:: Given text ::
::::

Posted By: Capital Kiwi Re: Vulching - 09/18/01 05:35 AM
I like the word, but not Jackie's techniques. I prefer the method I invariably use - have a car that's ten years older than anyone else's and just keep driving slowly forward when everyone's manoeuvring to get a particular park. Guess who gets out of the way? Not even the most aggressive shopper driving an E-class Mercedes will force the issue!

[polishing-fingernails-on-shirt -e]

Posted By: Bingley --- age - 09/18/01 06:15 AM
I do dislike signage, as in "Just follow the signage". It doesn't seem to be anything different from just signs.

This came up at work today. The number of miles a car has travelled is its mileage (or possibly milage), but here I am in Indonesia so what do I call it: kilometreage? I can't say, "If the mileage for the month exceeds 5000 km", can I. I could talk round it with "the number of kilometres driven" or something like that I know (that's what I did in the end) but are we going to lose a very useful little word. What do people in the metricised parts of the English-speaking world do?

::::

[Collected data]
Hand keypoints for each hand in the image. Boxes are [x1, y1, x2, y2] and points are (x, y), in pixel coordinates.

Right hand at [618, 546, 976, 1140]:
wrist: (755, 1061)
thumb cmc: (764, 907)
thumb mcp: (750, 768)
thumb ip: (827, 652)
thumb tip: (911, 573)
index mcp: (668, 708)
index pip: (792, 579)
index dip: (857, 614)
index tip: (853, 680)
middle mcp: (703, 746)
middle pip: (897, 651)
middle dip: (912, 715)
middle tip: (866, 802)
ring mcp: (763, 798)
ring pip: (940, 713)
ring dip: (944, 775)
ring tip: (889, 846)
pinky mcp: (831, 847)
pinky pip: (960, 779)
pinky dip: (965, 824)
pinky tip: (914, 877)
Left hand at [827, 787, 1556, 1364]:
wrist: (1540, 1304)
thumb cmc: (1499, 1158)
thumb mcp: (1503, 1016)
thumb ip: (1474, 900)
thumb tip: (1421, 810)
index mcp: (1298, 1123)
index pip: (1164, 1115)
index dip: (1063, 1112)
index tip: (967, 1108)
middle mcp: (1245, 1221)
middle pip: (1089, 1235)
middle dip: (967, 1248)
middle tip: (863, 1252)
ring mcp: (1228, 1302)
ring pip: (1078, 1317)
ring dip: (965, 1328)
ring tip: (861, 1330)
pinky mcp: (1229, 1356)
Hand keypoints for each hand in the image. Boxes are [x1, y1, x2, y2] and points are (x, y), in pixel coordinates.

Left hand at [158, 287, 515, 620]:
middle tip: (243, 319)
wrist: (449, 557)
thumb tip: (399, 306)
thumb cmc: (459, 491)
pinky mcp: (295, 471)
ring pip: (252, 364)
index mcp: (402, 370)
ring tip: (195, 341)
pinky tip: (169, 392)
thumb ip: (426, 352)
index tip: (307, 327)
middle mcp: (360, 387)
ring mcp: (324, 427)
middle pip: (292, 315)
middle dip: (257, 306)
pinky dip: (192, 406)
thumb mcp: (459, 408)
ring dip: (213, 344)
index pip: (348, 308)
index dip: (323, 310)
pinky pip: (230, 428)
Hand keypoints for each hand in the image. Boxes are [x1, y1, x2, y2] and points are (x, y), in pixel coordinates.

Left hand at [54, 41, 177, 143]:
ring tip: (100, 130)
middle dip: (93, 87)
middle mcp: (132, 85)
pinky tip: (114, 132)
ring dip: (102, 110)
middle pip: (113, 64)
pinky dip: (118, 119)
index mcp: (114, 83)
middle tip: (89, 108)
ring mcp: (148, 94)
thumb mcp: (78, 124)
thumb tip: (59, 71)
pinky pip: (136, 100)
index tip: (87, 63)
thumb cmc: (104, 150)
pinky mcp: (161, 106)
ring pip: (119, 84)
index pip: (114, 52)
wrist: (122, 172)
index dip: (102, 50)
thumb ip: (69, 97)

::::

:: Assignment A ::
Reproduce the forum posts word for word, everything from "[polishing-fingernails-on-shirt -e]" down to "from just signs.".
:: Assignment B ::
Condense the paragraph of the forum posts beginning "This came up at work today" into a short bulleted list that keeps its main facts.
:: Assignment C ::
Write the next part of the forum posts, picking up after their final sentence.
The items can be disregarded entirely.

:: Answer section A ::
[polishing-fingernails-on-shirt -e]

Posted By: Bingley --- age - 09/18/01 06:15 AM
I do dislike signage, as in "Just follow the signage". It doesn't seem to be anything different from just signs.

:: Answer section B ::
- A question came up at work about what to call the distance a car has traveled, since "mileage" (or "milage") refers to miles.
- Working in Indonesia, the poster wonders whether "kilometreage" is the right term and doubts that "If the mileage for the month exceeds 5000 km" is acceptable.
- The poster got around the problem with a phrase such as "the number of kilometres driven" but worries about losing a very useful little word.
- The post asks what people in the metric-using parts of the English-speaking world do.

:: Answer section C ::
Bingley
Posted By: Faldage Re: --- age - 09/18/01 12:23 PM
And, faldage, of course is the right........awk, gurgle, gasp ... ASp...you're chokin.........

Posted By: RhubarbCommando Re: Vulching - 09/18/01 01:17 PM
- have a car that's ten years older than anyone else's and just keep driving slowly forward when everyone's manoeuvring to get a particular park.

On the whole, I agree with you her, CapK, as the driver of a very ancient, slightly battered Volvo, such as one doesn't mess with. But there is a favourite story of mine, which I sincerely hope isn't apocryphal, about the Rolls-Royce that was about to glide majestically into a parking spot, only to have a Mini nip into it. The young Jack-the-lad who had been driving the mini grinned at the lady driving the RR and said,"You need a little car to do that!"
The lady ignored him, and continued to drive on, pushing the Mini out of the parking spot, into a lamp-post. The lady alighted (one doesn't "get out of" a Roller) and said to the young man in a distant voice, "- and you need a large car to do that."

Posted By: Faldage Re: Vulching - 09/18/01 01:22 PM
you need a large car to do that

And plenty of money to throw at lawyers.

Posted By: Geoff Re: Vulching - 09/18/01 01:47 PM
you need a large car to do that

And plenty of money to throw at lawyers.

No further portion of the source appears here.